The second chapter had lot of interesting information within it. Within the first page of the chapter Shippey breaks down The Fellowship of the Ring into short and quick sentences. I found this to be funny especially since Shippey knows the story and Tolkien and could explain the story much more than he did on that first page.
The symmetry that Shippey talks about also peaked my interest. The part about how Books I and II contain the same number of scene shifts is bizarre and it brings up a lot of questions in my mind: Did Tolkien mean for this to happen? If so why? The other symmetries that Shippey explains show how the two groups of the Fellowship have some what of the same journey. I find this interesting and I wonder what significance this has, if any, to the plot of the story.
When Shippey talked about how Treebeard was at first a hostile character I was greatly interested. The fact that Treebeard was a part of a capture of Gandalf instead of Saruman and how the story actually turned out shows how Tolkien rewrote the story many times before it was to his liking.
I liked the part of the chapter where Shippey talks about The Council of Elrond. I would have never thought of the idea about Tolkien using this chapter in the book in which nothing happens as a place to show the differences in the types of speech that each race had in Middle-Earth. The section about Saruman was especially interesting to me. As I read the books and watched the movies I did notice how Saruman talked in the most “modern” of ways compared to the other characters in the book but I would have never made the connection between him and a politician. After reading the passages that Shippey chose to show the way in which Saruman speaks I now see where he is coming from when he makes that connection.

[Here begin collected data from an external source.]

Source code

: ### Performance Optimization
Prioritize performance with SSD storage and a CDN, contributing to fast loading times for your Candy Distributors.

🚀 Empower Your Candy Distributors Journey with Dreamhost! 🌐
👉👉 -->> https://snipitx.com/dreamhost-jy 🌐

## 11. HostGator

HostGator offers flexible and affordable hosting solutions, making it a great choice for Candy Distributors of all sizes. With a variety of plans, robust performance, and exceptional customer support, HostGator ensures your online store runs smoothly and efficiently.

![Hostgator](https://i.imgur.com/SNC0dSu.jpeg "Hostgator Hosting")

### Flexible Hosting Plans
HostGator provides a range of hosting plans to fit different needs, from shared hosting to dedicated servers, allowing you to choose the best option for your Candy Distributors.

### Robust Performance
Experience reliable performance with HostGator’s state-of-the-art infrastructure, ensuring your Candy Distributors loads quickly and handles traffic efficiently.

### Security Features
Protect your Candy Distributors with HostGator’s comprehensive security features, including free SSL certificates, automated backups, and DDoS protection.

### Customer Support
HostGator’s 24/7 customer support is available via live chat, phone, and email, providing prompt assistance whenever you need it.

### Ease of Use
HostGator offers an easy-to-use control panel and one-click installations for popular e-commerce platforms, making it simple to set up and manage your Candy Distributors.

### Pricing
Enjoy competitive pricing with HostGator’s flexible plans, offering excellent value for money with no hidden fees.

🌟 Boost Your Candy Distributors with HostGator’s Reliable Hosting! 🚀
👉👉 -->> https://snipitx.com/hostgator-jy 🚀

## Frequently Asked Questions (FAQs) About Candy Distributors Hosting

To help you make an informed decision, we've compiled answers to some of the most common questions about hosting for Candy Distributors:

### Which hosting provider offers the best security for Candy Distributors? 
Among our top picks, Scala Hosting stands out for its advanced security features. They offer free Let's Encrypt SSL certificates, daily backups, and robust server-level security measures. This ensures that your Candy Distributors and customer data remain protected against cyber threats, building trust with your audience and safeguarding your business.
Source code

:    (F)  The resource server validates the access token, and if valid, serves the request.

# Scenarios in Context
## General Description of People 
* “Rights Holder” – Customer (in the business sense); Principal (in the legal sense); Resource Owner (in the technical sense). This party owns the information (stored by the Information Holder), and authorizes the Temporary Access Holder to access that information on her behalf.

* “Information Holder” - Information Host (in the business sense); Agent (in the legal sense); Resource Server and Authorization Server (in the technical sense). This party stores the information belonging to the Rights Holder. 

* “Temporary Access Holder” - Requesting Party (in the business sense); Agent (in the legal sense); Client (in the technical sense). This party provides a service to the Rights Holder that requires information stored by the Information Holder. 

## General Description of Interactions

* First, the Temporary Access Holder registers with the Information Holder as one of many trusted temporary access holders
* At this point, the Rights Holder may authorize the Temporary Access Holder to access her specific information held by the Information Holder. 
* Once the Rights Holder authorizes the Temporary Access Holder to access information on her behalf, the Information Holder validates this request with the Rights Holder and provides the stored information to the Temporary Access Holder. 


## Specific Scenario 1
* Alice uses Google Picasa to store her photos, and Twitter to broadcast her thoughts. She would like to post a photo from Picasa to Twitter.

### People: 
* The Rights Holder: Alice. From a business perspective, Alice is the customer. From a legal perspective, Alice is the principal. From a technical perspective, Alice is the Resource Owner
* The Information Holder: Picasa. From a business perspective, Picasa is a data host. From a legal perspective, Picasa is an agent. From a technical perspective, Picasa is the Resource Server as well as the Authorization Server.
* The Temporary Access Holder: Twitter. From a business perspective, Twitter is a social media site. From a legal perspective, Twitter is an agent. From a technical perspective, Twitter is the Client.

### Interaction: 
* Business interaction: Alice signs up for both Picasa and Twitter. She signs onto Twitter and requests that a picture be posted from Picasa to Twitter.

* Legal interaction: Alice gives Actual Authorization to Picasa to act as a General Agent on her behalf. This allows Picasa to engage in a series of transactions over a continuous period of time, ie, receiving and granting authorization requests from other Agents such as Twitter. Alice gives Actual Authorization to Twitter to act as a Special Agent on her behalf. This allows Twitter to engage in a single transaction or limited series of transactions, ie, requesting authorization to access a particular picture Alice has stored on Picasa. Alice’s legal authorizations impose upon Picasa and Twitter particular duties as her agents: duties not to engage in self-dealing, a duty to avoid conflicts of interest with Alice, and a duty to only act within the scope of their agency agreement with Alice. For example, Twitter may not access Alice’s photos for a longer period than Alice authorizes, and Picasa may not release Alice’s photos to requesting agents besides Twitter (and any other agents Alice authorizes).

Shippey also explains The Council of Elrond in a way where he breaks it down into the agenda that the meeting covers. It is known that Tolkien wrote and had no idea where the story was going. The thing that interested me the most was when Shippey explained how The Council of Elrond and what takes place at it is where Tolkien truly solves the problem of what exactly the story is going to be. After The Council the story is simply to bring the ring to the fires and destroy it.